The response should be the data again, identical in every line.

● Extracted records:
=== Begin Enclosure ===
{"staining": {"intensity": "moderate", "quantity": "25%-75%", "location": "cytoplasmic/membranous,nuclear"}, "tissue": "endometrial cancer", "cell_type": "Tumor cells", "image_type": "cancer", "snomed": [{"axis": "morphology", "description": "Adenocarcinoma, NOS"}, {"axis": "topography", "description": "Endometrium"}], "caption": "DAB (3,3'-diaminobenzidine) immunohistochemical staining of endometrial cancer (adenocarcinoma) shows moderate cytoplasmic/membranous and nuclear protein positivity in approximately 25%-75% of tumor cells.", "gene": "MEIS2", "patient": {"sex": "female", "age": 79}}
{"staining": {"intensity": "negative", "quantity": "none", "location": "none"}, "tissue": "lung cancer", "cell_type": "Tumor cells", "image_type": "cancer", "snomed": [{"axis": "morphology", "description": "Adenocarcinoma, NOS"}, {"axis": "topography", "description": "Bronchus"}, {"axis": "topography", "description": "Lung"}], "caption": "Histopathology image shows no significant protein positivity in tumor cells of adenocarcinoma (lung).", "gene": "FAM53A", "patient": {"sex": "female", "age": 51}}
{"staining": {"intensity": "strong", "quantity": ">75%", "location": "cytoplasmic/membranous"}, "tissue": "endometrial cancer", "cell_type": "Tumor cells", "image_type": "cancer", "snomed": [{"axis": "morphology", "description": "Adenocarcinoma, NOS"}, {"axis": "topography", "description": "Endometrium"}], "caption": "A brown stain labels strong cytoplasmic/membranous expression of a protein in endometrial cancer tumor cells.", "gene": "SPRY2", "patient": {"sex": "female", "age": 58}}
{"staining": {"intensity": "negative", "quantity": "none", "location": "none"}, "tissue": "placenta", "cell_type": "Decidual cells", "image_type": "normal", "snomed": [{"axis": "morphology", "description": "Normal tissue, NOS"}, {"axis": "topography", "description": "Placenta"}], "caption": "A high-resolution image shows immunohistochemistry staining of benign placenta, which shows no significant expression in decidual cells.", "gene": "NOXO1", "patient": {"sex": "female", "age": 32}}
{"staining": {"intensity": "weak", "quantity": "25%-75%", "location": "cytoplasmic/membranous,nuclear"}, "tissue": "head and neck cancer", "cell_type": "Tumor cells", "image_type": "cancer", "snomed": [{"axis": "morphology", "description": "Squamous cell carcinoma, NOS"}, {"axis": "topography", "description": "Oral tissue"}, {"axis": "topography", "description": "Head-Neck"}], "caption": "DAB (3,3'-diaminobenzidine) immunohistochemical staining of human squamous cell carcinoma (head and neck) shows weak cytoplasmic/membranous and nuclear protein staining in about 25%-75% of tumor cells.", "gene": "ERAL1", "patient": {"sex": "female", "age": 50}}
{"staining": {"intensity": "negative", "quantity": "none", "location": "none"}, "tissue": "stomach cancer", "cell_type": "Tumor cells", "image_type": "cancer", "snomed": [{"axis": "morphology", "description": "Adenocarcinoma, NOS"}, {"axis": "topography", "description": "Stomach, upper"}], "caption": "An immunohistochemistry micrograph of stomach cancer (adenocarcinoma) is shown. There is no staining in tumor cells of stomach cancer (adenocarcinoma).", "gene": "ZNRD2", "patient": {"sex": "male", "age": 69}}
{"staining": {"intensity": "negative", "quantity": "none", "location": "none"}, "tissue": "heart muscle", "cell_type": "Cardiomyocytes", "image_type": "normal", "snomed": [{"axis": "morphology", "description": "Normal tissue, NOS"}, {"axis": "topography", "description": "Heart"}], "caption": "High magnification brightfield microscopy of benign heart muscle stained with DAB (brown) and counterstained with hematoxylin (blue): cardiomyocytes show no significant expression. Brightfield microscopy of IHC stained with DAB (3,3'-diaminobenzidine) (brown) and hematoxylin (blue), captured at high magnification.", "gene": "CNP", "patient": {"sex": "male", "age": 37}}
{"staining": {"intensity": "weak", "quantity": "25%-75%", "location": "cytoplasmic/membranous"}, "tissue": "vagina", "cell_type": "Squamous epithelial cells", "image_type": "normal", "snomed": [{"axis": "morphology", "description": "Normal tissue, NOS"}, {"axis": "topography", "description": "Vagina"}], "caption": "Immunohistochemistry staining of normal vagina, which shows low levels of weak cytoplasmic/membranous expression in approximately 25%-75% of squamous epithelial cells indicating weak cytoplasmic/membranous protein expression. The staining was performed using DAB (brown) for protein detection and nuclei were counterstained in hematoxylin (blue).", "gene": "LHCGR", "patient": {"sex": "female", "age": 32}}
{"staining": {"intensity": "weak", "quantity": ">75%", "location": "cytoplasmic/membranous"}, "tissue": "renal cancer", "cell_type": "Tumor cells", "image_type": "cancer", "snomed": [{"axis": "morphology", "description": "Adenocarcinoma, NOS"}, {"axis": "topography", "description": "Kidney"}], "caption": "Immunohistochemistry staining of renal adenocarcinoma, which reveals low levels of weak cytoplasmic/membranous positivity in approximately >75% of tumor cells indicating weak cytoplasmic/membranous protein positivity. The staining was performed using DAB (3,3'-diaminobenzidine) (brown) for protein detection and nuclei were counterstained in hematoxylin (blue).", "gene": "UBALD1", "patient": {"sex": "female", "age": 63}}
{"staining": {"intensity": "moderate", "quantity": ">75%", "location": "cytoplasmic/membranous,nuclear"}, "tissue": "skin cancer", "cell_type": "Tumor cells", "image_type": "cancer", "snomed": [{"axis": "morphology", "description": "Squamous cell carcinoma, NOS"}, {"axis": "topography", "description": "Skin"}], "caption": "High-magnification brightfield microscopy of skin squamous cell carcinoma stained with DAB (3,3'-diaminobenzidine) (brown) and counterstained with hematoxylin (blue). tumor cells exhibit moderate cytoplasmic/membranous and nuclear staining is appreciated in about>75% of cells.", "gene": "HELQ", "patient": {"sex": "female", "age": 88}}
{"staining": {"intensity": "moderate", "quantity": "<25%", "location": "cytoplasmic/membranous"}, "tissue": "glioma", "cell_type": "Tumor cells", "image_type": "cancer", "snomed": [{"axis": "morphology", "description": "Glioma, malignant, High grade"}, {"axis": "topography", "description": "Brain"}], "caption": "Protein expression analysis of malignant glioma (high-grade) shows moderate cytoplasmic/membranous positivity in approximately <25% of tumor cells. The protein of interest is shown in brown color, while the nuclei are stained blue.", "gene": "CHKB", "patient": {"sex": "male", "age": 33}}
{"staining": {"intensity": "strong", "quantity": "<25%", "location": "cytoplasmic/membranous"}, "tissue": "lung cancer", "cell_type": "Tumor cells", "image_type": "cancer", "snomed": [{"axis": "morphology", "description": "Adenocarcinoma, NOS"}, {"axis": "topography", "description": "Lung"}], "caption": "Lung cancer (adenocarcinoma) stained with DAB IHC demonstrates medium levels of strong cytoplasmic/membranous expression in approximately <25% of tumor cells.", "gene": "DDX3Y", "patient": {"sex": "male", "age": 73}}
=== End Enclosure ===
● Exercise response:
{"staining": {"intensity": "moderate", "quantity": "25%-75%", "location": "cytoplasmic/membranous,nuclear"}, "tissue": "endometrial cancer", "cell_type": "Tumor cells", "image_type": "cancer", "snomed": [{"axis": "morphology", "description": "Adenocarcinoma, NOS"}, {"axis": "topography", "description": "Endometrium"}], "caption": "DAB (3,3'-diaminobenzidine) immunohistochemical staining of endometrial cancer (adenocarcinoma) shows moderate cytoplasmic/membranous and nuclear protein positivity in approximately 25%-75% of tumor cells.", "gene": "MEIS2", "patient": {"sex": "female", "age": 79}}
{"staining": {"intensity": "negative", "quantity": "none", "location": "none"}, "tissue": "lung cancer", "cell_type": "Tumor cells", "image_type": "cancer", "snomed": [{"axis": "morphology", "description": "Adenocarcinoma, NOS"}, {"axis": "topography", "description": "Bronchus"}, {"axis": "topography", "description": "Lung"}], "caption": "Histopathology image shows no significant protein positivity in tumor cells of adenocarcinoma (lung).", "gene": "FAM53A", "patient": {"sex": "female", "age": 51}}
{"staining": {"intensity": "strong", "quantity": ">75%", "location": "cytoplasmic/membranous"}, "tissue": "endometrial cancer", "cell_type": "Tumor cells", "image_type": "cancer", "snomed": [{"axis": "morphology", "description": "Adenocarcinoma, NOS"}, {"axis": "topography", "description": "Endometrium"}], "caption": "A brown stain labels strong cytoplasmic/membranous expression of a protein in endometrial cancer tumor cells.", "gene": "SPRY2", "patient": {"sex": "female", "age": 58}}
{"staining": {"intensity": "negative", "quantity": "none", "location": "none"}, "tissue": "placenta", "cell_type": "Decidual cells", "image_type": "normal", "snomed": [{"axis": "morphology", "description": "Normal tissue, NOS"}, {"axis": "topography", "description": "Placenta"}], "caption": "A high-resolution image shows immunohistochemistry staining of benign placenta, which shows no significant expression in decidual cells.", "gene": "NOXO1", "patient": {"sex": "female", "age": 32}}
{"staining": {"intensity": "weak", "quantity": "25%-75%", "location": "cytoplasmic/membranous,nuclear"}, "tissue": "head and neck cancer", "cell_type": "Tumor cells", "image_type": "cancer", "snomed": [{"axis": "morphology", "description": "Squamous cell carcinoma, NOS"}, {"axis": "topography", "description": "Oral tissue"}, {"axis": "topography", "description": "Head-Neck"}], "caption": "DAB (3,3'-diaminobenzidine) immunohistochemical staining of human squamous cell carcinoma (head and neck) shows weak cytoplasmic/membranous and nuclear protein staining in about 25%-75% of tumor cells.", "gene": "ERAL1", "patient": {"sex": "female", "age": 50}}
{"staining": {"intensity": "negative", "quantity": "none", "location": "none"}, "tissue": "stomach cancer", "cell_type": "Tumor cells", "image_type": "cancer", "snomed": [{"axis": "morphology", "description": "Adenocarcinoma, NOS"}, {"axis": "topography", "description": "Stomach, upper"}], "caption": "An immunohistochemistry micrograph of stomach cancer (adenocarcinoma) is shown. There is no staining in tumor cells of stomach cancer (adenocarcinoma).", "gene": "ZNRD2", "patient": {"sex": "male", "age": 69}}
{"staining": {"intensity": "negative", "quantity": "none", "location": "none"}, "tissue": "heart muscle", "cell_type": "Cardiomyocytes", "image_type": "normal", "snomed": [{"axis": "morphology", "description": "Normal tissue, NOS"}, {"axis": "topography", "description": "Heart"}], "caption": "High magnification brightfield microscopy of benign heart muscle stained with DAB (brown) and counterstained with hematoxylin (blue): cardiomyocytes show no significant expression. Brightfield microscopy of IHC stained with DAB (3,3'-diaminobenzidine) (brown) and hematoxylin (blue), captured at high magnification.", "gene": "CNP", "patient": {"sex": "male", "age": 37}}
{"staining": {"intensity": "weak", "quantity": "25%-75%", "location": "cytoplasmic/membranous"}, "tissue": "vagina", "cell_type": "Squamous epithelial cells", "image_type": "normal", "snomed": [{"axis": "morphology", "description": "Normal tissue, NOS"}, {"axis": "topography", "description": "Vagina"}], "caption": "Immunohistochemistry staining of normal vagina, which shows low levels of weak cytoplasmic/membranous expression in approximately 25%-75% of squamous epithelial cells indicating weak cytoplasmic/membranous protein expression. The staining was performed using DAB (brown) for protein detection and nuclei were counterstained in hematoxylin (blue).", "gene": "LHCGR", "patient": {"sex": "female", "age": 32}}
{"staining": {"intensity": "weak", "quantity": ">75%", "location": "cytoplasmic/membranous"}, "tissue": "renal cancer", "cell_type": "Tumor cells", "image_type": "cancer", "snomed": [{"axis": "morphology", "description": "Adenocarcinoma, NOS"}, {"axis": "topography", "description": "Kidney"}], "caption": "Immunohistochemistry staining of renal adenocarcinoma, which reveals low levels of weak cytoplasmic/membranous positivity in approximately >75% of tumor cells indicating weak cytoplasmic/membranous protein positivity. The staining was performed using DAB (3,3'-diaminobenzidine) (brown) for protein detection and nuclei were counterstained in hematoxylin (blue).", "gene": "UBALD1", "patient": {"sex": "female", "age": 63}}
{"staining": {"intensity": "moderate", "quantity": ">75%", "location": "cytoplasmic/membranous,nuclear"}, "tissue": "skin cancer", "cell_type": "Tumor cells", "image_type": "cancer", "snomed": [{"axis": "morphology", "description": "Squamous cell carcinoma, NOS"}, {"axis": "topography", "description": "Skin"}], "caption": "High-magnification brightfield microscopy of skin squamous cell carcinoma stained with DAB (3,3'-diaminobenzidine) (brown) and counterstained with hematoxylin (blue). tumor cells exhibit moderate cytoplasmic/membranous and nuclear staining is appreciated in about>75% of cells.", "gene": "HELQ", "patient": {"sex": "female", "age": 88}}
{"staining": {"intensity": "moderate", "quantity": "<25%", "location": "cytoplasmic/membranous"}, "tissue": "glioma", "cell_type": "Tumor cells", "image_type": "cancer", "snomed": [{"axis": "morphology", "description": "Glioma, malignant, High grade"}, {"axis": "topography", "description": "Brain"}], "caption": "Protein expression analysis of malignant glioma (high-grade) shows moderate cytoplasmic/membranous positivity in approximately <25% of tumor cells. The protein of interest is shown in brown color, while the nuclei are stained blue.", "gene": "CHKB", "patient": {"sex": "male", "age": 33}}
{"staining": {"intensity": "strong", "quantity": "<25%", "location": "cytoplasmic/membranous"}, "tissue": "lung cancer", "cell_type": "Tumor cells", "image_type": "cancer", "snomed": [{"axis": "morphology", "description": "Adenocarcinoma, NOS"}, {"axis": "topography", "description": "Lung"}], "caption": "Lung cancer (adenocarcinoma) stained with DAB IHC demonstrates medium levels of strong cytoplasmic/membranous expression in approximately <25% of tumor cells.", "gene": "DDX3Y", "patient": {"sex": "male", "age": 73}}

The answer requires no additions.